Learned counsel for the appellant has further relied upon a judgment rendered by Hon'ble Supreme Court in the case of K. S. ParipoornanVs. State of Kerala and others reported in (1994) 5 SCC 593, which relate to effect of the amendment in the Land Acquisition Act in pending proceedings wherein it was held that they are unaffected by the changes in law so far as they relate to the determination of the substantive rights and in absence of a clear indication of a contrary intention in an amending Act, such cause of action has to be determined as per law as it existed. Learned counsel while referring to the judgment rendered in the case of Hitendra Vishnu Thakur and othersVs. State of Maharashtra and others 4. reported in (1994) 4 SCC 602, has submitted that a statute which affects substantive rights is presumed to be prospective in operation unless made retrospective. It is submitted that the scheme in question is conferring substantive rights which should be given effect to prospectively and therefore cannot govern the case of the petitioner.
5. Learned counsel for the writ petitioner/respondent herein has defended the impugned judgment. It is submitted that learned Single Judge after considering the material facts that though the scheme of 21st March, 2001 came into force after the death of husband of the petitioner but the payments were made by office of Accountant General on 13th February, 2002 after issuance of sanction order by the competent authority under the State Government, admittedly after coming into force of new scheme, the writ petitioner was entitled to enhanced compensation by advancing a liberal and beneficial to such a welfare provision. It is submitted that the case of the writ petitioner was not closed before new scheme came into force on 21st March, 2001 nor was any decision taken on the said claim before 21st March, 2001. Therefore, the learned writ court held that the claim of the petitioner would be guided by new scheme. It is submitted that the impugned judgment is a well reasoned one duly considering the beneficial import of the resolution of 21st March, 2001 which grants exgratia compensation of Rs. 10 Lakhs without any discrimination on account of post and grade to the victim's family and other benefits as well. It is submitted that learned writ court has rightly held that the aim and object of the scheme is to boost the morale of the police force/Government employees dying in such extremists violence and to extend adequate support to their families in the event of their death. Therefore, no interference is warranted in the impugned judgment.

## Listed entries
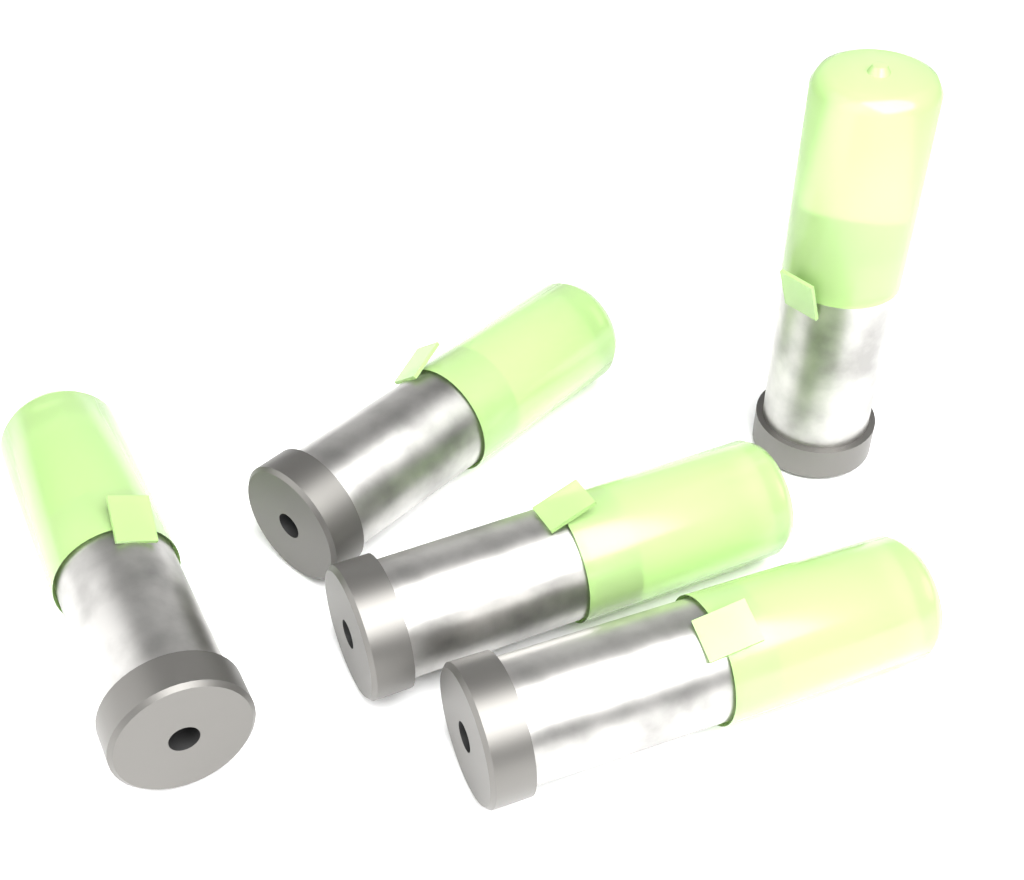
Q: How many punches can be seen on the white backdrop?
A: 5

* * *

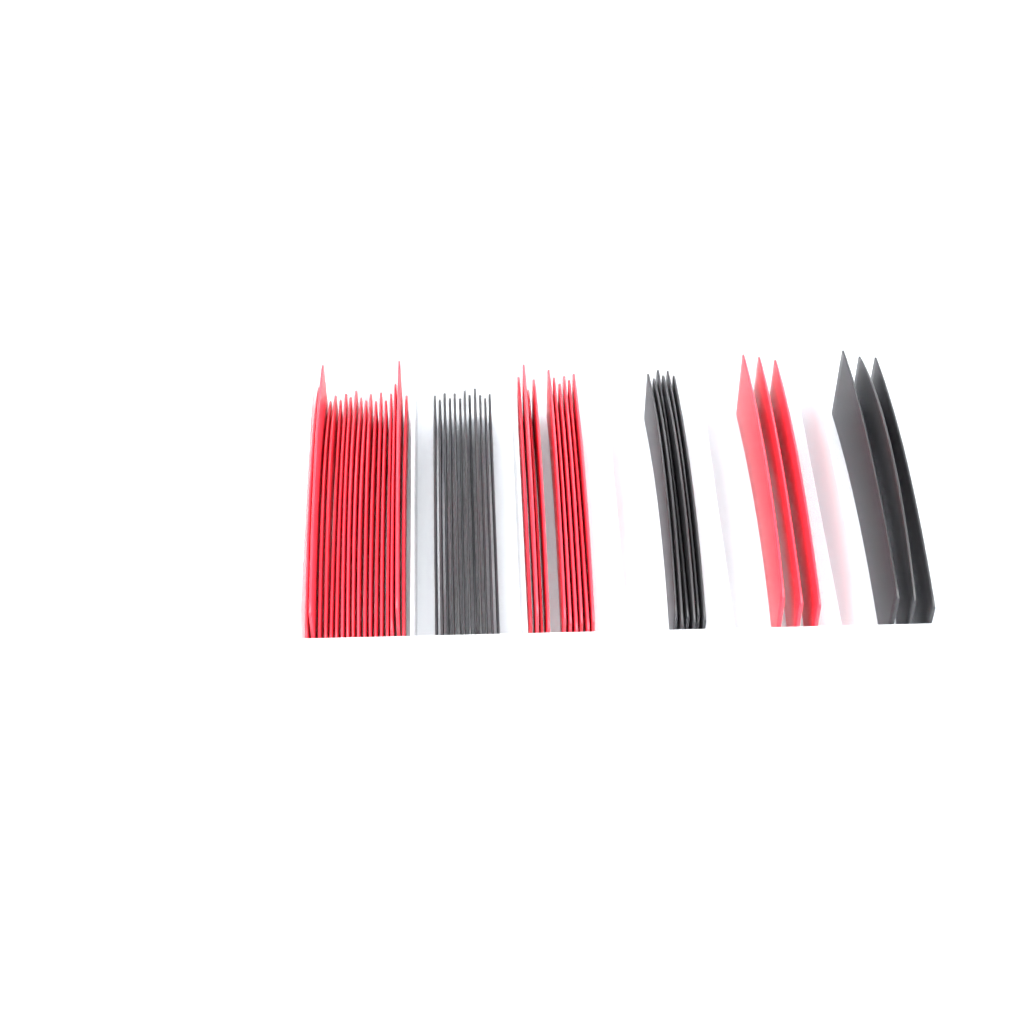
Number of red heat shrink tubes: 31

---

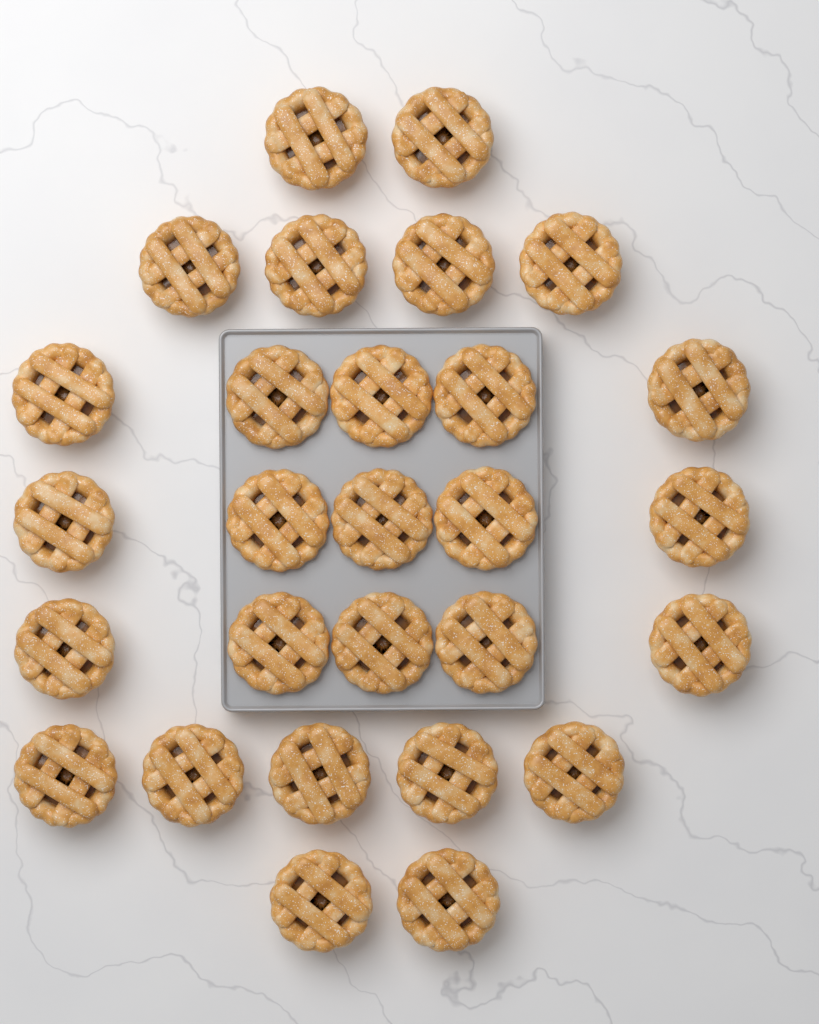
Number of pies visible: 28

## To be done
In the court passage at the top, find every sentence that begins with "It is submitted that" and state in one short line what each one claims.

## Answer
1. The scheme in question confers substantive rights, so it should apply prospectively and cannot govern the petitioner's case.
2. Because the Accountant General's office made the payments on 13th February, 2002, after the new scheme came into force, the writ petitioner was entitled to enhanced compensation.
3. The writ petitioner's case was not closed, and no decision was taken on the claim, before the new scheme came into force on 21st March, 2001.
4. The impugned judgment is well reasoned and duly considers the beneficial import of the 21st March, 2001 resolution, which grants Rs. 10 Lakhs ex gratia compensation and other benefits.
5. The writ court rightly held that the scheme aims to boost the morale of the police force and Government employees and to support their families if they die.